Egbejule, who has over 10 years experience in cybersecurity, says: “we Nigerians have trust issues.” “There are security researchers who would find critical vulnerabilities or get access to company data and want to responsibly disclose it, but some organisations have not fully gotten the importance of crowdsourcing reporting.”
When researchers discover such leaks, rather than address the exploits, some companies choose to intimidate the source and accuse them of malicious intent.
“I have seen cases where people have been arrested or had lawsuits against them for things [vulnerabilities] they’ve found on companies,” Egbejule explains.
Yet, disclosing attacks is good practice, he said, but many companies choose not to do so.
“[Some companies] may not want to go on-the-record about it because it could affect their investments, affect how customers perceive them, how people perceive the company going forward,” Egbejule shared.
He added that in some other cases if the breach was not high impact or critical, companies may not want to talk about it.
Yet, disclosing attacks and having a solid response when other security experts identify exploits are important cybersecurity practices. Nigerian cybersecurity law also makes this mandatory.

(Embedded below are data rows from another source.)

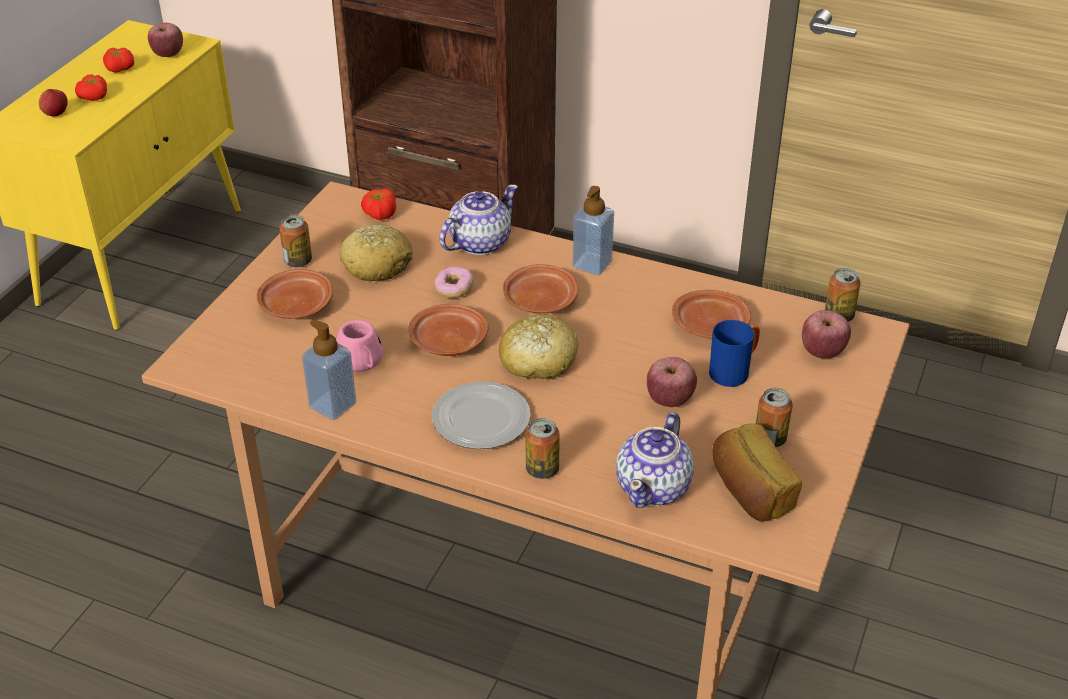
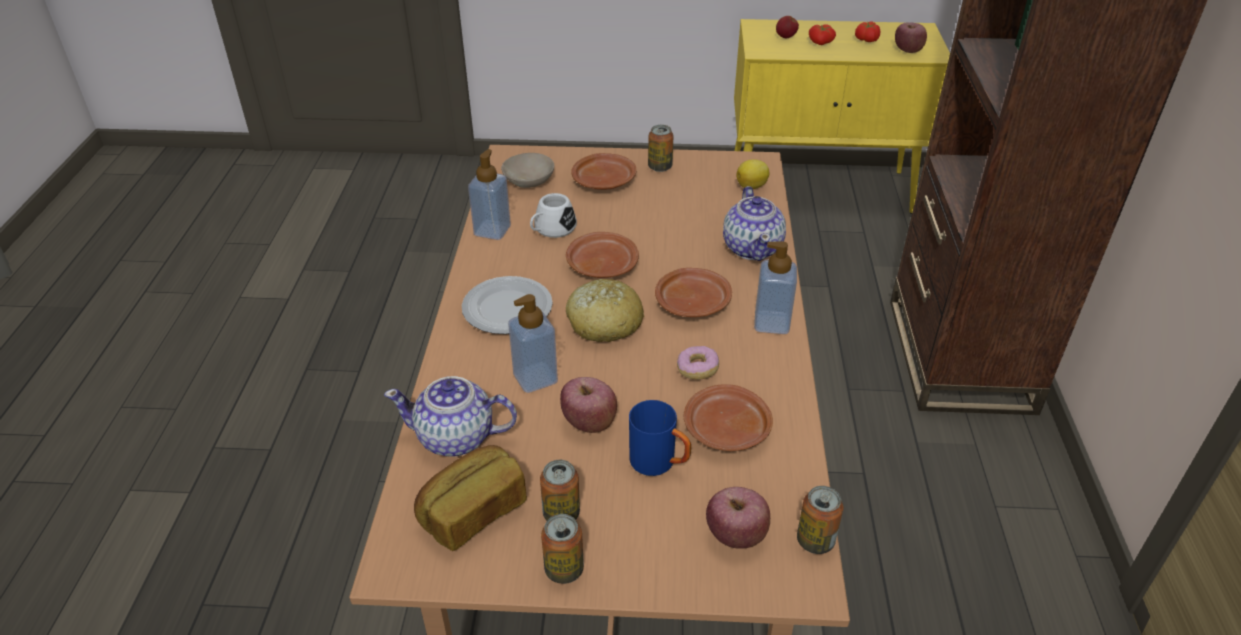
camera: 70 degrees right, 0 degrees up
pink mug [336,320,383,372] -> white mug [530,193,577,238]
bread [340,225,413,281] -> none
tomato [361,188,396,220] -> lemon [737,159,770,189]
donut [435,267,474,298] -> donut moved to [677,346,719,380]
teapot [439,184,518,255] -> teapot turned 60 degrees clockwise [723,186,786,261]
can [525,418,560,479] -> can moved to [541,514,584,584]
none -> beige bowl [501,153,554,188]
none -> soap dispenser [508,294,558,393]

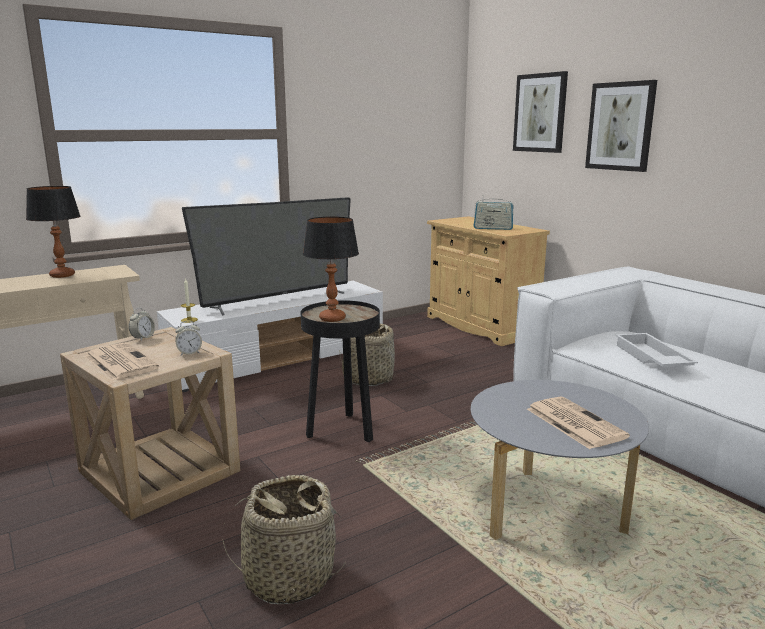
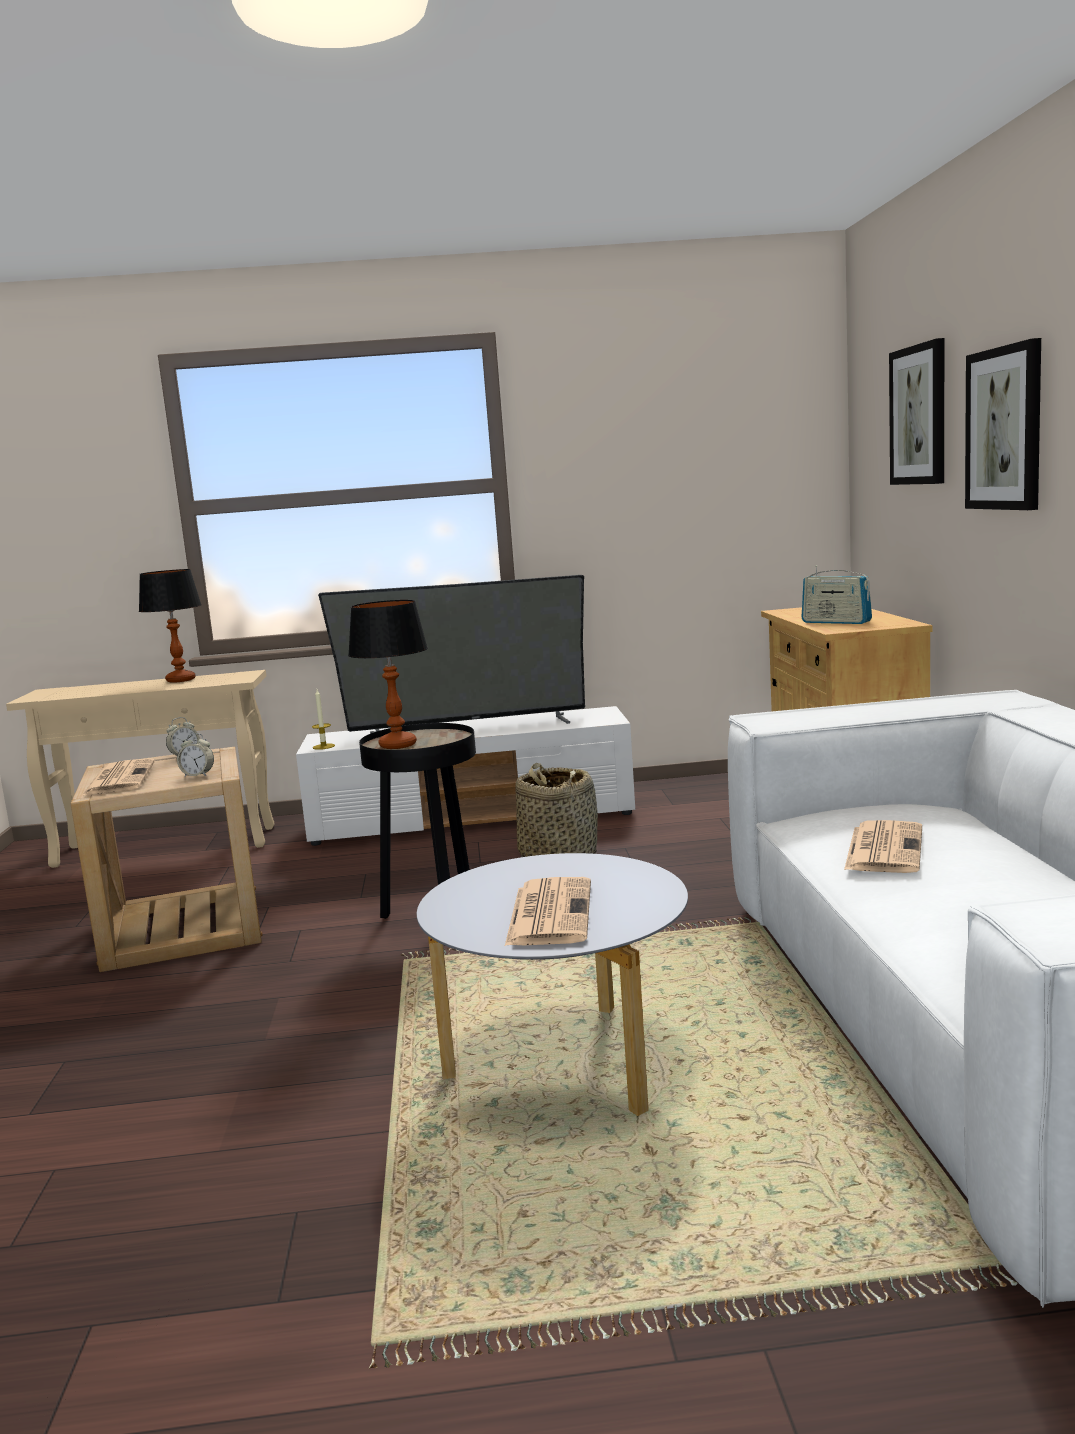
camera: 30 degrees right, 5 degrees down
basket [222,475,346,604] -> none
white tray [615,333,698,367] -> newspaper [844,820,922,873]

The Nigerian Cybercrime Act was signed into law in May 2015. This is the country’s first legislature that covers cybersecurity in the country. Its enforcement is the shared responsibility of the Attorney-General of the Federation and the National Security Adviser.

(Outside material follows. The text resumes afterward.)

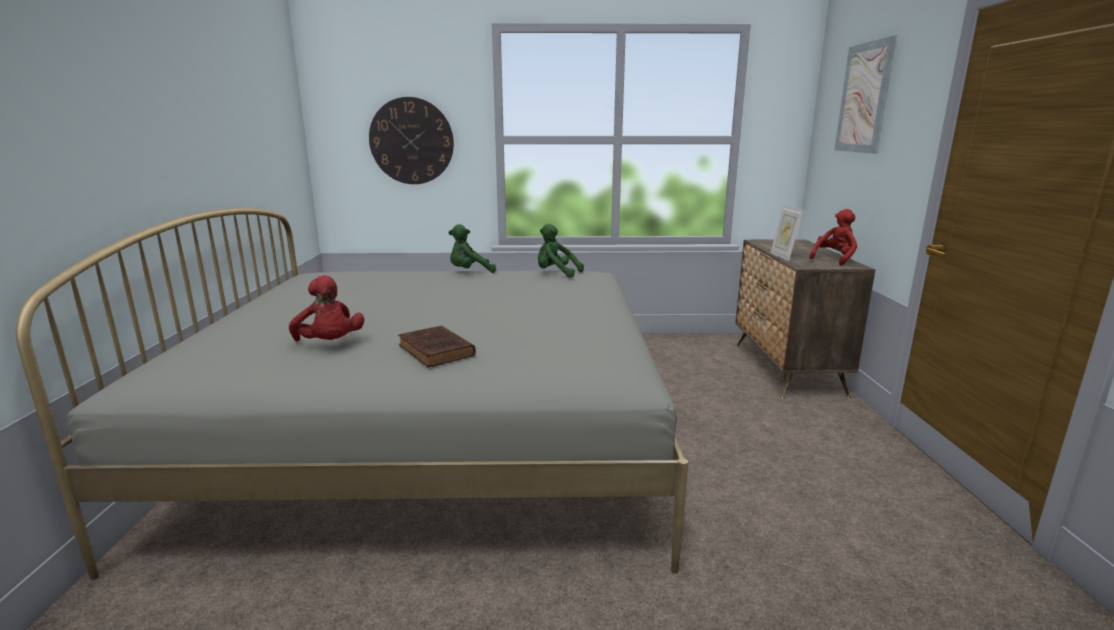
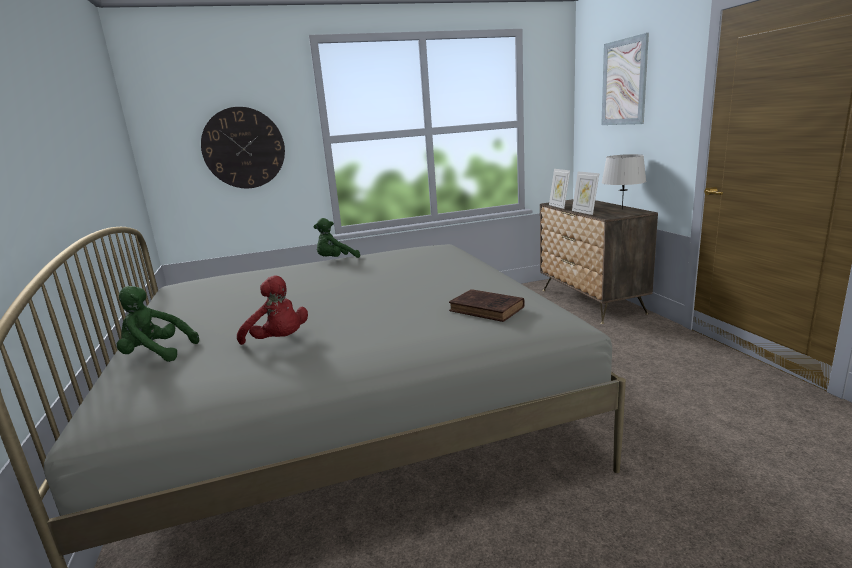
camera: 15 degrees left, 0 degrees up
brown book [398,325,476,368] -> brown book moved to [449,289,525,322]
green plush toy [538,224,584,278] -> green plush toy moved to [117,286,199,362]
red plush toy [809,209,857,266] -> grey table lamp [602,154,646,210]
none -> picture frame [549,169,570,209]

The Act created a National Computer Emergency Response Team (CERT) to manage cyberattacks. Section 21 of the Act mandates individuals and organisations to report cyberattacks when they happen:
Any Person or institution, who operates a computer system or a network, whether public or private, must immediately inform the National Computer Emergency Response Team (CERT) Coordination Center Of any attacks, intrusions and other disruptions liable to hinder the functioning of another computer system or network so that the National CERT Can take the necessary measures to tackle the issues.
But enforcement has been a problem. “We are still looking forward to seeing the implementation of these laws across organisations that have encountered security breaches,” Egbejule told TechCabal. “Because there is no serious enforcement of these laws, people do not feel the need to report these incidents.”
There is a systemic benefit to reporting cyberattacks when they happen. It helps organisations understand new vulnerabilities that could be a threat to their systems in the future. Disclosures also offer a moment of introspection, causing organisations to review their security practices and tighten their system against known exploits.
“That’s one of the reasons why people are mandated to report,” Egbejule shared, “so that there is a database of known breaches, how it happened and it helps to build security going forward.”
But few organisations are on board with this practice and it is unclear if the government enlightens organisations on the benefits of disclosure.
One challenge is that many organisations treat security as an afterthought, Egbejule said. They adopt basic security practices but rarely have a team handling this critical part of their systems.
This low prioritization of security is more prevalent among newer companies. Older companies, like financial services providers, have more robust security departments said Ezra Olubi, CTO at Paystack. Years of regulatory obligations and standards compliance has allowed these older companies to develop mature teams to handle their security needs.
For newer companies, they tend to move fast, focusing on building out their core business needs without maintaining a dedicated or full-time cybersecurity role.
As tech adoption increases in Nigeria, this trend will have to change.